Perhaps a dozen or so posts have on top a box that emulates the style of an entry for a character in Kenneth G. Henshall’s 1988 book A guide to remembering Japanese characters. I have fond memories of using the book when I was studying Japanese, emulating it is just a bit of (hopefully harmless) fun.

Most visibly, I copy the layout and to some extend the usage of fonts. I also try to make the entries as short and to the point as those of Henshall (mostly) are. To a lesser extend I follow his writing style.

One feature of Henshall’s writing that I try to follow is his total lack of citations—but I cheated with that by adding footnotes. That is, in the text I follow Henshall style of not mentioning his source for some piece of information, but I will add the info in a footnote outside of the box.

Henshall states a lot of findings as if they are matters of fact, even when they are debatable. When even he can’t ignore that some finding might be questionable he might write something like “some scholars say” or “in the view of some scholars”, without ever mentioning them or their publications. I try to imitate that, but like I said, I will add a footnote to resolve the uncertainty.
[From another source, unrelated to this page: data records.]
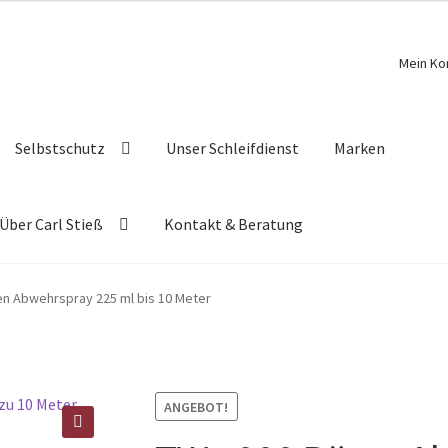
Mein Ko
Selbstschutz
Unser Schleifdienst
Marken
Über Carl Stieß
Kontakt & Beratung
n Abwehrspray 225 ml bis 10 Meter
ANGEBOT!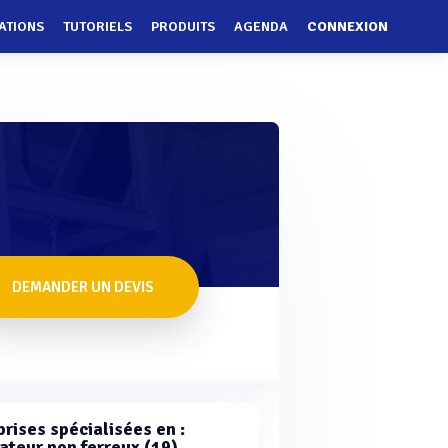
ATIONS
TUTORIELS
PRODUITS
AGENDA
CONNEXION
DEMANDER UN DEVIS
rises spécialisées en :
ateur non ferreux (19)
Henshall writes the following about his sources in his acknowledgements:

In the research for this book I have been especially guided by the work of three of Japan's most highly regarded scholars in the field of kanji etymology, namely Tsunekata Kato, Katsumi Yamada, and Hideyuki Shindo. Those readers wishing to pursue further study of kanji are recommended to consult in particular their joint work Jigen Jiten (Etymological Dictionary of Kanji, Kadokawa, Tokyo, 2nd edition 1985), together with Katsumi Yamada's Kanji no Gogen (The Etymology of Kanji, Kadokawa, Tokyo, 1976).

I have a copy of the 1985 Jigen Jiten. I borrowed Katsumi Yamada’s Kanji no Gogen one time from the library, it looked very similar to Jigen Jiten. I find it hard to believe that Henshall didn’t use other sources as well, the information in Jigen Jiten is mostly very sparse.

Katō’s 1970 book kanji no kigen is very different. In it, frequently Katō reveals his reasoning and sometimes even his sources. I must assume that Henshall at least used that book as well, and probably other sources. So why didn’t he mention those in his acknowledgements?

I have some questions about the approach to analyzing characters that Henshall (following Katō and others) used, I will try to look at that later.

While I try to follow Henshall’s writing style to some extend, I can’t help falling back to my clunky not native English, partly because I want to make sharp distinctions that Henshall perhaps glosses over a bit. In particular the distinction between words and their written representation. I might use ugly phrases like “the word 馬” and “the graph 馬” to make this clear.

Henshall’s entries are short. When I research a character I find lots of relevant or otherwise interesting information that doesn’t fit in the imitation box. That’s why I mostly continue below the box with “Verbose explanation and references”.